All of the data should be given again word for word, though the images are to be left out.

[GIVEN ENTRIES Boundary: Start]

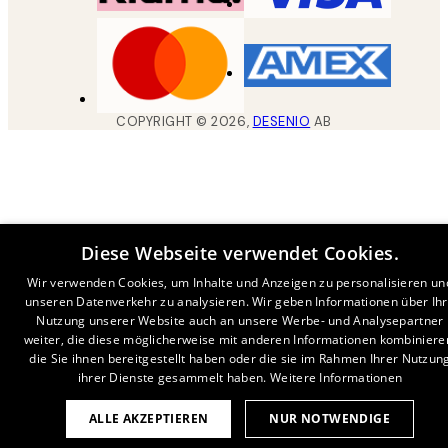
COPYRIGHT ©
2026
,
DESENIO
AB
Diese Webseite verwendet Cookies.
Wir verwenden Cookies, um Inhalte und Anzeigen zu personalisieren un
unseren Datenverkehr zu analysieren. Wir geben Informationen über Ih
Nutzung unserer Website auch an unsere Werbe- und Analysepartner
weiter, die diese möglicherweise mit anderen Informationen kombiniere
die Sie ihnen bereitgestellt haben oder die sie im Rahmen Ihrer Nutzun
ihrer Dienste gesammelt haben.
Weitere Informationen
ALLE AKZEPTIEREN
NUR NOTWENDIGE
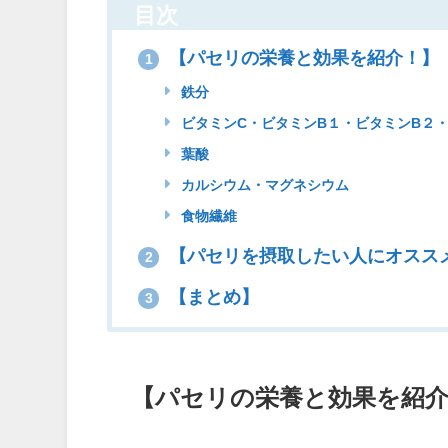
目次
【パセリの栄養と効果を紹介！】
1
鉄分
ビタミンC・ビタミンB１・ビタミンB２・
葉酸
カルシウム・マグネシウム
食物繊維
【パセリを摂取したい人にオスス
2
【まとめ】
3
【パセリの栄養と効果を紹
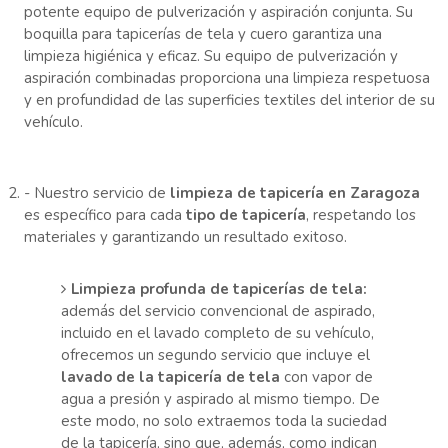
potente equipo de pulverización y aspiración conjunta. Su
boquilla para tapicerías de tela y cuero garantiza una
limpieza higiénica y eficaz. Su equipo de pulverización y
aspiración combinadas proporciona una limpieza respetuosa
y en profundidad de las superficies textiles del interior de su
vehículo.
- Nuestro servicio de
limpieza de tapicería en Zaragoza
es específico para cada
tipo de tapicería
, respetando los
materiales y garantizando un resultado exitoso.
Limpieza profunda de tapicerías de tela:
además del servicio convencional de aspirado,
incluido en el lavado completo de su vehículo,
ofrecemos un segundo servicio que incluye el
lavado de la tapicería de tela
con vapor de
agua a presión y aspirado al mismo tiempo. De
este modo, no solo extraemos toda la suciedad
de la tapicería, sino que, además, como indican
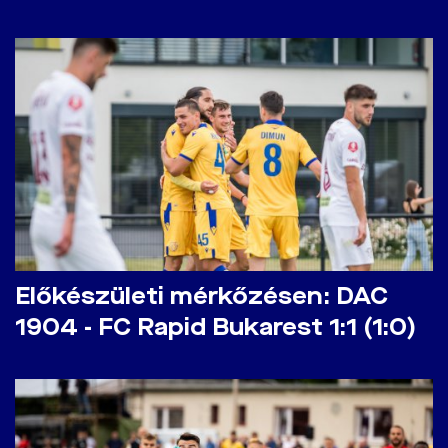
Előkészületi mérkőzésen: DAC
1904 - FC Rapid Bukarest 1:1 (1:0)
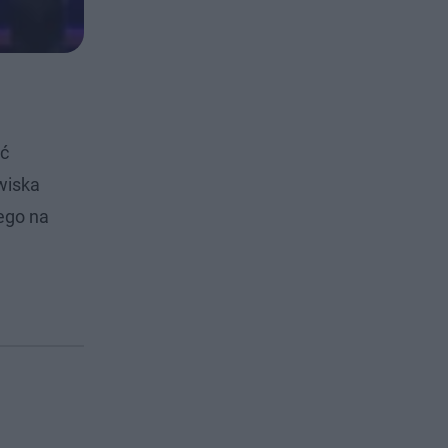
ać
wiska
ego na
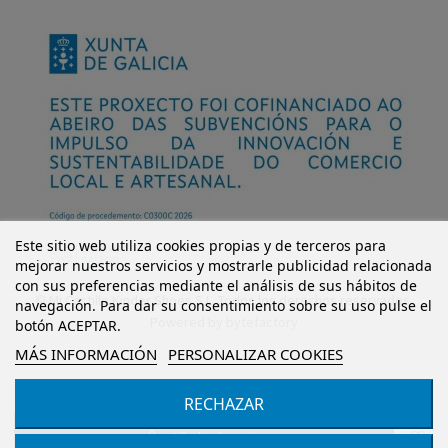
Este sitio web utiliza cookies propias y de terceros para
mejorar nuestros servicios y mostrarle publicidad relacionada
con sus preferencias mediante el análisis de sus hábitos de
© Mi Castillo Kinder Shoes S.L. Todos los derechos reservados.
navegación. Para dar su consentimiento sobre su uso pulse el
Powered by
bytefactory
botón ACEPTAR.
MÁS INFORMACIÓN
PERSONALIZAR COOKIES
RECHAZAR
Añadir al carrito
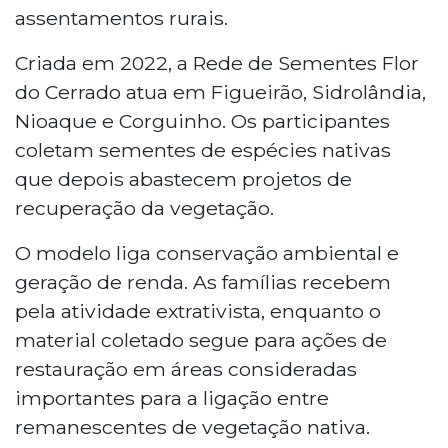
assentamentos rurais.
Criada em 2022, a Rede de Sementes Flor
do Cerrado atua em Figueirão, Sidrolândia,
Nioaque e Corguinho. Os participantes
coletam sementes de espécies nativas
que depois abastecem projetos de
recuperação da vegetação.
O modelo liga conservação ambiental e
geração de renda. As famílias recebem
pela atividade extrativista, enquanto o
material coletado segue para ações de
restauração em áreas consideradas
importantes para a ligação entre
remanescentes de vegetação nativa.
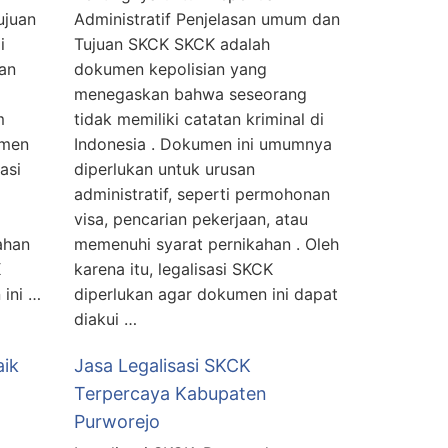
ujuan
Administratif Penjelasan umum dan
i
Tujuan SKCK SKCK adalah
ian
dokumen kepolisian yang
menegaskan bahwa seseorang
m
tidak memiliki catatan kriminal di
umen
Indonesia . Dokumen ini umumnya
asi
diperlukan untuk urusan
administratif, seperti permohonan
visa, pencarian pekerjaan, atau
ahan
memenuhi syarat pernikahan . Oleh
K
karena itu, legalisasi SKCK
 ini …
diperlukan agar dokumen ini dapat
diakui …
aik
Jasa Legalisasi SKCK
Terpercaya Kabupaten
Purworejo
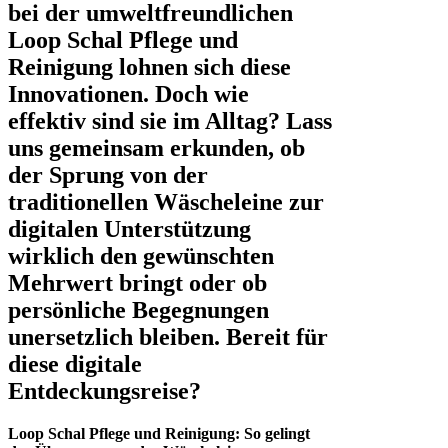
bei der umweltfreundlichen
Loop Schal Pflege und
Reinigung lohnen sich diese
Innovationen. Doch wie
effektiv sind sie im Alltag? Lass
uns gemeinsam erkunden, ob
der Sprung von der
traditionellen Wäscheleine zur
digitalen Unterstützung
wirklich den gewünschten
Mehrwert bringt oder ob
persönliche Begegnungen
unersetzlich bleiben. Bereit für
diese digitale
Entdeckungsreise?
Loop Schal Pflege und Reinigung: So gelingt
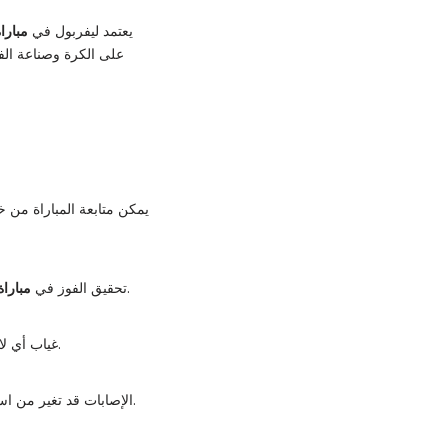
يعتمد ليفربول في
مبارا
على الكرة وصناعة الف
يمكن متابعة المباراة من خ
يعزز ترتيب الفريق في الدوري الإنجليزي ويدعم فرصه في التأهل للمسابقات الأوروبية.
تحقيق الفوز في
مباراة
غياب أي لاعب رئيسي قد يؤثر على قوة الفريق في المباراة ويستدعي تعديل الخطة التكتيكية لضمان الأداء المثالي.
، لكنها لا تمنع الفريق من تطبيق خططه الهجومية والدفاعية.
الإصابات قد تغير من ا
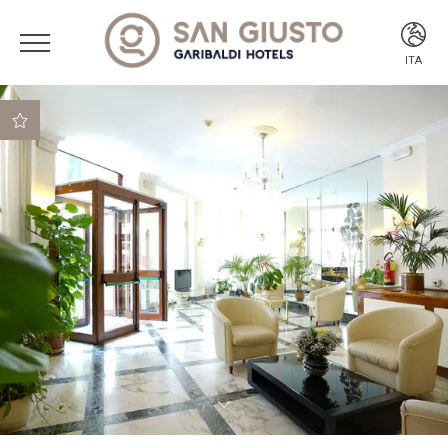
ITA
ITA
ENG
Miglior tariffa garantita
Migliori condizioni di
cancellazione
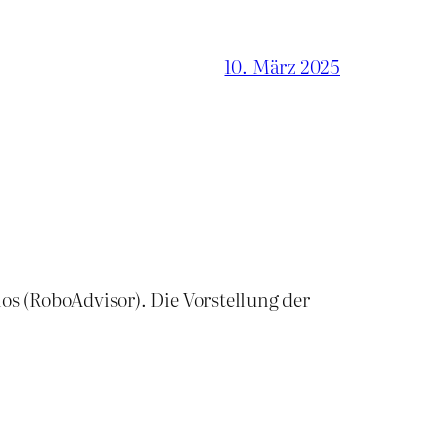
10. März 2025
s (RoboAdvisor). Die Vorstellung der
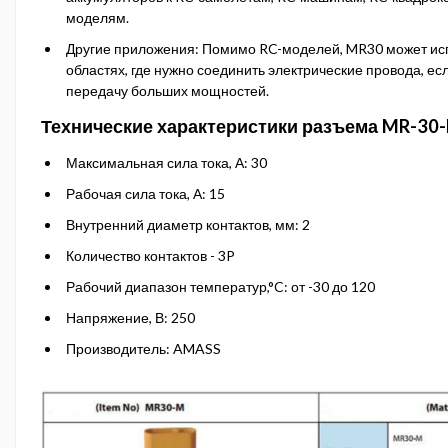
моделям.
Другие приложения: Помимо RC-моделей, MR30 может исп
областях, где нужно соединить электрические провода, е
передачу больших мощностей.
Технические характеристики разъема MR-30-
Максимальная сила тока, А: 30
Рабочая сила тока, А: 15
Внутренний диаметр контактов, мм: 2
Количество контактов - 3P
Рабочий диапазон температур,°C: от -30 до 120
Напряжение, В: 250
Производитель: AMASS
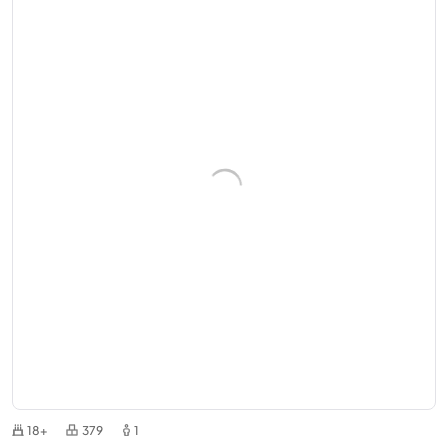
18+
379
1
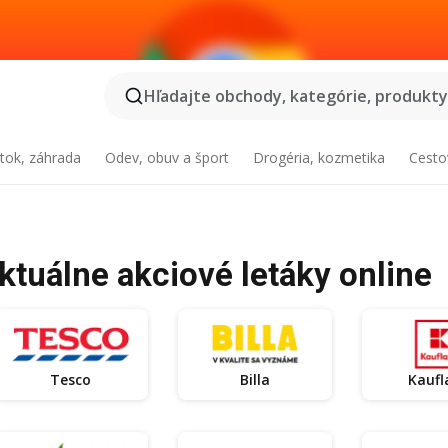
Hľadajte obchody, kategórie, produkty.
tok, záhrada
Odev, obuv a šport
Drogéria, kozmetika
Cesto
tuálne akciové letáky online
Tesco
Billa
Kaufl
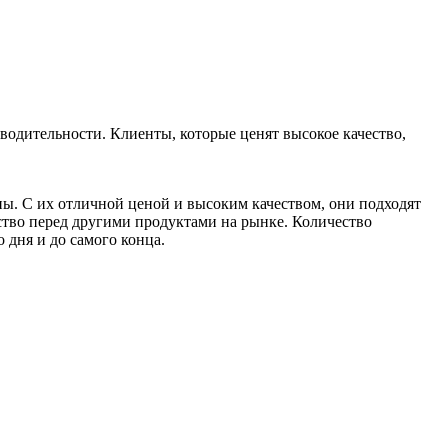
ительности. Клиенты, которые ценят высокое качество,
. С их отличной ценой и высоким качеством, они подходят
ство перед другими продуктами на рынке. Количество
 дня и до самого конца.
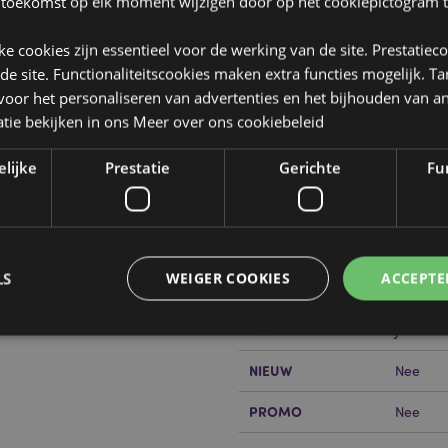
 toekomst op elk moment wijzigen door op het cookiepictogram t
jke cookies zijn essentieel voor de werking van de site. Prestatiec
 de site. Functionaliteitscookies maken extra functies mogelijk. T
oor het personaliseren van advertenties en het bijhouden van an
tie bekijken in ons
Meer over ons cookiebeleid
Product eigenschappen
Meer
Afmetingen
Hoogte 
elijke
Prestatie
Gerichte
Fun
informatie
Barcode
pier
505507
Hoeveelheid karton
480
LS
WEIGER COOKIES
ACCEPTE
or?
Lees dan onze
klanten
Gewicht (kg)
0.01200
SALE
Ja
NIEUW
Nee
Strikt noodzakelijke
Prestatie
Gerichte
Functionaliteits
PROMO
Nee
 cookies maken kernfunctionaliteit van de website mogelijk, zoals gebruikersaanmeldin
kelijke cookies kan de website niet goed gebruikt worden.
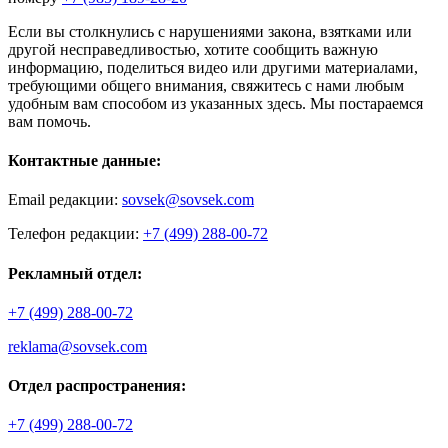
Если вы столкнулись с нарушениями закона, взятками или
другой несправедливостью, хотите сообщить важную
информацию, поделиться видео или другими материалами,
требующими общего внимания, свяжитесь с нами любым
удобным вам способом из указанных здесь. Мы постараемся
вам помочь.
Контактные данные:
Email редакции:
sovsek@sovsek.com
Телефон редакции:
+7 (499) 288-00-72
Рекламный отдел:
+7 (499) 288-00-72
reklama@sovsek.com
Отдел распространения:
+7 (499) 288-00-72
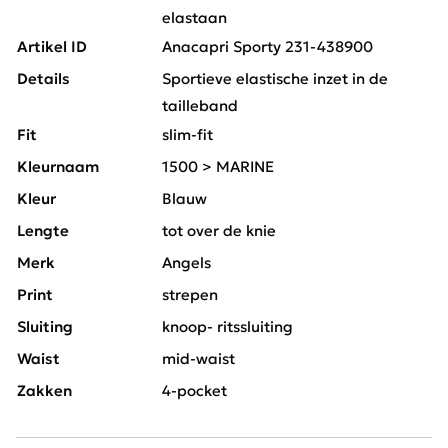
elastaan
Artikel ID
Anacapri Sporty 231-438900
Details
Sportieve elastische inzet in de
tailleband
Fit
slim-fit
Kleurnaam
1500 > MARINE
Kleur
Blauw
Lengte
tot over de knie
Merk
Angels
Print
strepen
Sluiting
knoop- ritssluiting
Waist
mid-waist
Zakken
4-pocket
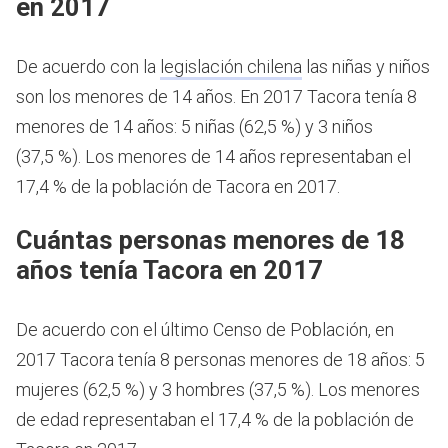
en 2017
De acuerdo con la
legislación chilena
las niñas y niños
son los menores de 14 años.
En 2017 Tacora tenía 8
menores de 14 años: 5 niñas (62,5 %) y 3 niños
(37,5 %). Los menores de 14 años representaban el
17,4 % de la población de Tacora en 2017.
Cuántas personas menores de 18
años tenía Tacora en 2017
De acuerdo con el último Censo de Población, en
2017 Tacora tenía 8 personas menores de 18 años: 5
mujeres (62,5 %) y 3 hombres (37,5 %). Los menores
de edad representaban el 17,4 % de la población de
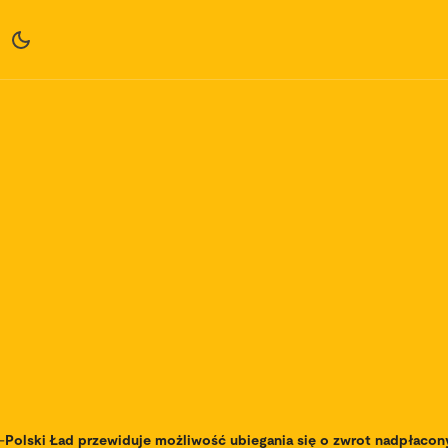
-
Polski Ład przewiduje możliwość ubiegania się o zwrot nadpłacon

[GIVEN ENTRIES Boundary: End]

» **SOLVED PROBLEM**
COPYRIGHT ©
2026
,
DESENIO
AB
Diese Webseite verwendet Cookies.
Wir verwenden Cookies, um Inhalte und Anzeigen zu personalisieren un
unseren Datenverkehr zu analysieren. Wir geben Informationen über Ih
Nutzung unserer Website auch an unsere Werbe- und Analysepartner
weiter, die diese möglicherweise mit anderen Informationen kombiniere
die Sie ihnen bereitgestellt haben oder die sie im Rahmen Ihrer Nutzun
ihrer Dienste gesammelt haben.
Weitere Informationen
ALLE AKZEPTIEREN
NUR NOTWENDIGE
目次
【パセリの栄養と効果を紹介！】
1
鉄分
ビタミンC・ビタミンB１・ビタミンB２・
葉酸
カルシウム・マグネシウム
食物繊維
【パセリを摂取したい人にオスス
2
【まとめ】
3
【パセリの栄養と効果を紹
potente equipo de pulverización y aspiración conjunta. Su
boquilla para tapicerías de tela y cuero garantiza una
limpieza higiénica y eficaz. Su equipo de pulverización y
aspiración combinadas proporciona una limpieza respetuosa
y en profundidad de las superficies textiles del interior de su
vehículo.
- Nuestro servicio de
limpieza de tapicería en Zaragoza
es específico para cada
tipo de tapicería
, respetando los
materiales y garantizando un resultado exitoso.
Limpieza profunda de tapicerías de tela:
además del servicio convencional de aspirado,
incluido en el lavado completo de su vehículo,
ofrecemos un segundo servicio que incluye el
lavado de la tapicería de tela
con vapor de
agua a presión y aspirado al mismo tiempo. De
este modo, no solo extraemos toda la suciedad
de la tapicería, sino que, además, como indican
Előkészületi mérkőzésen: DAC
1904 - FC Rapid Bukarest 1:1 (1:0)
ać
wiska
ego na
Este sitio web utiliza cookies propias y de terceros para
mejorar nuestros servicios y mostrarle publicidad relacionada
con sus preferencias mediante el análisis de sus hábitos de
© Mi Castillo Kinder Shoes S.L. Todos los derechos reservados.
navegación. Para dar su consentimiento sobre su uso pulse el
Powered by
bytefactory
botón ACEPTAR.
MÁS INFORMACIÓN
PERSONALIZAR COOKIES
RECHAZAR
Añadir al carrito
assentamentos rurais.
Criada em 2022, a Rede de Sementes Flor
do Cerrado atua em Figueirão, Sidrolândia,
Nioaque e Corguinho. Os participantes
coletam sementes de espécies nativas
que depois abastecem projetos de
recuperação da vegetação.
O modelo liga conservação ambiental e
geração de renda. As famílias recebem
pela atividade extrativista, enquanto o
material coletado segue para ações de
restauração em áreas consideradas
importantes para a ligação entre
remanescentes de vegetação nativa.
ujuan
Administratif Penjelasan umum dan
i
Tujuan SKCK SKCK adalah
ian
dokumen kepolisian yang
menegaskan bahwa seseorang
m
tidak memiliki catatan kriminal di
umen
Indonesia . Dokumen ini umumnya
asi
diperlukan untuk urusan
administratif, seperti permohonan
visa, pencarian pekerjaan, atau
ahan
memenuhi syarat pernikahan . Oleh
K
karena itu, legalisasi SKCK
 ini …
diperlukan agar dokumen ini dapat
diakui …
aik
Jasa Legalisasi SKCK
Terpercaya Kabupaten
Purworejo
bei der umweltfreundlichen
Loop Schal Pflege und
Reinigung lohnen sich diese
Innovationen. Doch wie
effektiv sind sie im Alltag? Lass
uns gemeinsam erkunden, ob
der Sprung von der
traditionellen Wäscheleine zur
digitalen Unterstützung
wirklich den gewünschten
Mehrwert bringt oder ob
persönliche Begegnungen
unersetzlich bleiben. Bereit für
diese digitale
Entdeckungsreise?
Loop Schal Pflege und Reinigung: So gelingt
يعتمد ليفربول في
مبارا
على الكرة وصناعة الف
يمكن متابعة المباراة من خ
يعزز ترتيب الفريق في الدوري الإنجليزي ويدعم فرصه في التأهل للمسابقات الأوروبية.
تحقيق الفوز في
مباراة
غياب أي لاعب رئيسي قد يؤثر على قوة الفريق في المباراة ويستدعي تعديل الخطة التكتيكية لضمان الأداء المثالي.
، لكنها لا تمنع الفريق من تطبيق خططه الهجومية والدفاعية.
الإصابات قد تغير من ا
ITA
ITA
ENG
Miglior tariffa garantita
Migliori condizioni di
cancellazione
10. März 2025
s (RoboAdvisor). Die Vorstellung der
моделям.
Другие приложения: Помимо RC-моделей, MR30 может исп
областях, где нужно соединить электрические провода, е
передачу больших мощностей.
Технические характеристики разъема MR-30-
Максимальная сила тока, А: 30
Рабочая сила тока, А: 15
Внутренний диаметр контактов, мм: 2
Количество контактов - 3P
Рабочий диапазон температур,°C: от -30 до 120
Напряжение, В: 250
Производитель: AMASS
18+
379
1
Hľadajte obchody, kategórie, produkty.
tok, záhrada
Odev, obuv a šport
Drogéria, kozmetika
Cesto
tuálne akciové letáky online
Tesco
Billa
Kaufl
ительности. Клиенты, которые ценят высокое качество,
. С их отличной ценой и высоким качеством, они подходят
ство перед другими продуктами на рынке. Количество
 дня и до самого конца.
 toekomst op elk moment wijzigen door op het cookiepictogram t
jke cookies zijn essentieel voor de werking van de site. Prestatiec
 de site. Functionaliteitscookies maken extra functies mogelijk. T
oor het personaliseren van advertenties en het bijhouden van an
tie bekijken in ons
Meer over ons cookiebeleid
Product eigenschappen
Meer
Afmetingen
Hoogte 
elijke
Prestatie
Gerichte
Fun
informatie
Barcode
pier
505507
Hoeveelheid karton
480
LS
WEIGER COOKIES
ACCEPTE
or?
Lees dan onze
klanten
Gewicht (kg)
0.01200
SALE
Ja
NIEUW
Nee
Strikt noodzakelijke
Prestatie
Gerichte
Functionaliteits
PROMO
Nee
 cookies maken kernfunctionaliteit van de website mogelijk, zoals gebruikersaanmeldin
kelijke cookies kan de website niet goed gebruikt worden.
Если вы столкнулись с нарушениями закона, взятками или
другой несправедливостью, хотите сообщить важную
информацию, поделиться видео или другими материалами,
требующими общего внимания, свяжитесь с нами любым
удобным вам способом из указанных здесь. Мы постараемся
вам помочь.
Контактные данные:
Email редакции:
sovsek@sovsek.com
Телефон редакции:
+7 (499) 288-00-72
Рекламный отдел:
+7 (499) 288-00-72
reklama@sovsek.com
Отдел распространения:
+7 (499) 288-00-72
elastaan
Artikel ID
Anacapri Sporty 231-438900
Details
Sportieve elastische inzet in de
tailleband
Fit
slim-fit
Kleurnaam
1500 > MARINE
Kleur
Blauw
Lengte
tot over de knie
Merk
Angels
Print
strepen
Sluiting
knoop- ritssluiting
Waist
mid-waist
Zakken
4-pocket
en 2017
De acuerdo con la
legislación chilena
las niñas y niños
son los menores de 14 años.
En 2017 Tacora tenía 8
menores de 14 años: 5 niñas (62,5 %) y 3 niños
(37,5 %). Los menores de 14 años representaban el
17,4 % de la población de Tacora en 2017.
Cuántas personas menores de 18
años tenía Tacora en 2017
De acuerdo con el último Censo de Población, en
2017 Tacora tenía 8 personas menores de 18 años: 5
mujeres (62,5 %) y 3 hombres (37,5 %). Los menores
de edad representaban el 17,4 % de la población de
-
Polski Ład przewiduje możliwość ubiegania się o zwrot nadpłacon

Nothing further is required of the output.